Times attacks Racial and Religious Hatred Bill (again)

The level of argument by opponents of the Racial and Religious Hatred Bill is quite unbelievably low. A case in point is the editorial in today’s Times.

The Bill has nothing to do with the blasphemy laws, as the Times implies. And Salman Rushdie would be no more likely find himself prosecuted for publishing The Satanic Verses than the Birmingham Rep was for staging Behzti (Sikhs as a mono-ethnic faith are already protected against incitement to hatred under Part 3 of the 1986 Public Order Act). The idea that people choose their religion but not their race ignores the obvious fact that culture (which includes religious belief) is an integral part of a minority community’s ethnic identity.

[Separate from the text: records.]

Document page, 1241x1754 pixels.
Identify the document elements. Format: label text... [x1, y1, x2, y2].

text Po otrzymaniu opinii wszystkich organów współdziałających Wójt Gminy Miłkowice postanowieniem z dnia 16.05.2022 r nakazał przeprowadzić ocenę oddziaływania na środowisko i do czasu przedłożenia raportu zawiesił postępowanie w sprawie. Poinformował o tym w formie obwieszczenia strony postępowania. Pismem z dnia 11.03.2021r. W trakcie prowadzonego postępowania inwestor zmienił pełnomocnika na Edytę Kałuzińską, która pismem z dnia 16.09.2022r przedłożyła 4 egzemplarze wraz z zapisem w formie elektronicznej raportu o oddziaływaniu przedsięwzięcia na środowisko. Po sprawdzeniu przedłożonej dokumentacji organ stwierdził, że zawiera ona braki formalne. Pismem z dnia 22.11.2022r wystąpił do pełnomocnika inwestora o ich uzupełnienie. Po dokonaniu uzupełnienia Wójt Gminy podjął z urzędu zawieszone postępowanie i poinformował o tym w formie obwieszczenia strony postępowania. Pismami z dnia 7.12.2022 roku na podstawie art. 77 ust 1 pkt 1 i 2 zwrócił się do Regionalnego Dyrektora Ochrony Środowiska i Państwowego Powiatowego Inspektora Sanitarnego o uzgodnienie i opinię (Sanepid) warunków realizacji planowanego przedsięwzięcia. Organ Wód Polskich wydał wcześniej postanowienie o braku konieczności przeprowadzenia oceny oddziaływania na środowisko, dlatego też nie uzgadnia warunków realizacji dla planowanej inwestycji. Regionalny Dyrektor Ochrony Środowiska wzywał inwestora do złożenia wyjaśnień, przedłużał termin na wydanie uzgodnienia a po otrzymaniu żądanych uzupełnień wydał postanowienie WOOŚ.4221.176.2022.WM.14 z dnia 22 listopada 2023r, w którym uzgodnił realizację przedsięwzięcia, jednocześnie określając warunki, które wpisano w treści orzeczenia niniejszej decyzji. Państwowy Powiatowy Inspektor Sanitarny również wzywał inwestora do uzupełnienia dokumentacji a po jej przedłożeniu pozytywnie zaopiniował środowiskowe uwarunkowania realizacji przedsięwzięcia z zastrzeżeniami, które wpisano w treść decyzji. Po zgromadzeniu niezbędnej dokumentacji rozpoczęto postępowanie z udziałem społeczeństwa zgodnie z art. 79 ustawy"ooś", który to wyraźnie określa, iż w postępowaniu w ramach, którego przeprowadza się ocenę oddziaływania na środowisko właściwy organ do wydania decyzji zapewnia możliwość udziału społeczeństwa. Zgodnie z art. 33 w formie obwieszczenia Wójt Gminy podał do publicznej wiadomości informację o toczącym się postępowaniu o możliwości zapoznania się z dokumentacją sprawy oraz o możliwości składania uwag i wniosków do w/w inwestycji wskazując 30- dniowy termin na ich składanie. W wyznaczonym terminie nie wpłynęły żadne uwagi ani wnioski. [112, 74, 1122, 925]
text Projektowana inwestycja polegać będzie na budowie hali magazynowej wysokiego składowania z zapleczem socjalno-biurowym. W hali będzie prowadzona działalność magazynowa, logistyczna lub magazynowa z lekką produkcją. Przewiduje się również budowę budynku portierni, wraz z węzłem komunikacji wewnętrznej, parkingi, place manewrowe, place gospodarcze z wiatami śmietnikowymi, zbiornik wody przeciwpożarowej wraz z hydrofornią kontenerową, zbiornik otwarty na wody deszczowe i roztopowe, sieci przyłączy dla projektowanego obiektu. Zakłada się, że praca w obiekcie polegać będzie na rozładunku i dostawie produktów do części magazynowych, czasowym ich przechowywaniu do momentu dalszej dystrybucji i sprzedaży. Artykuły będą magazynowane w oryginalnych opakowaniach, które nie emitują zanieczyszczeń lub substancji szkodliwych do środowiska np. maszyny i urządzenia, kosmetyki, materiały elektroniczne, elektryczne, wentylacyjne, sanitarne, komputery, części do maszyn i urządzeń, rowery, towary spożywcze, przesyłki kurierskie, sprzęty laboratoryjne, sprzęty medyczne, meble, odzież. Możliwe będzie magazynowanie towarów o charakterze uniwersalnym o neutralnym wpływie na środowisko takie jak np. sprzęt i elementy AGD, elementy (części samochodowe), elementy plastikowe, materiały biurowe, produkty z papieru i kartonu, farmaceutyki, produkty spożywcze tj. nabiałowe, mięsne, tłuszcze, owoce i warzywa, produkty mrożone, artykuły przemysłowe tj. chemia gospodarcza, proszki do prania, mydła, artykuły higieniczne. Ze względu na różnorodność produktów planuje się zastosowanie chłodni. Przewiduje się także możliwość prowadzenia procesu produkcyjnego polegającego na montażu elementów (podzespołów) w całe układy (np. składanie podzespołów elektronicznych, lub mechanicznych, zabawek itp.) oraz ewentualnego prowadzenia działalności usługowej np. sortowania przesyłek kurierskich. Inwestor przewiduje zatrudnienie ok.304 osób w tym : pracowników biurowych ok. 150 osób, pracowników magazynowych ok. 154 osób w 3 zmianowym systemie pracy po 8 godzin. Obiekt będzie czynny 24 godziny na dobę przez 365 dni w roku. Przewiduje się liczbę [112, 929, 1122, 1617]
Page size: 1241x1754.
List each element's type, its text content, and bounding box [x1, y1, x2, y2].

Nor is the government “proposing a law that would allow people to ridicule ideas as long as they were not religious ideas”, as the Times quotes Rowan Atkinson as saying. The new law wouldn’t ban ridicule of people on the basis of their religion any more than earlier race relations legislation criminalised ridicule of people on the basis of their ethnicity (if it did, Bernard Manning would have been locked up long ago). In both cases what is made illegal is the incitement of hatred.

The Times is, however, correct to point out that the amendment to the Bill proposed by Lords Lester, Hunt, Carey and Plant would make an “important distinction between laws against racism and those that seek to protect the religious from persecution”. Their lordships aim to introduce a new Part 3A to the Public Order Act, the result of which would be to make it much more difficult to succcessfully prosecute someone for inciting hatred against Muslims or Hindus than it is to prosecute them for inciting hatred against Jews or Sikhs. In other words, it would preserve the injustice, inequality and discrimination embodied in current race relations law which the Bill seeks to rectify.

Postscript:  For another example of the ignorance demonstrated by opponents of the Bill, see Harry’s Place where we are referred to the Times editorial for “a succinct and persuasive argument against the proposed Racial and Religious Hatred legislation”!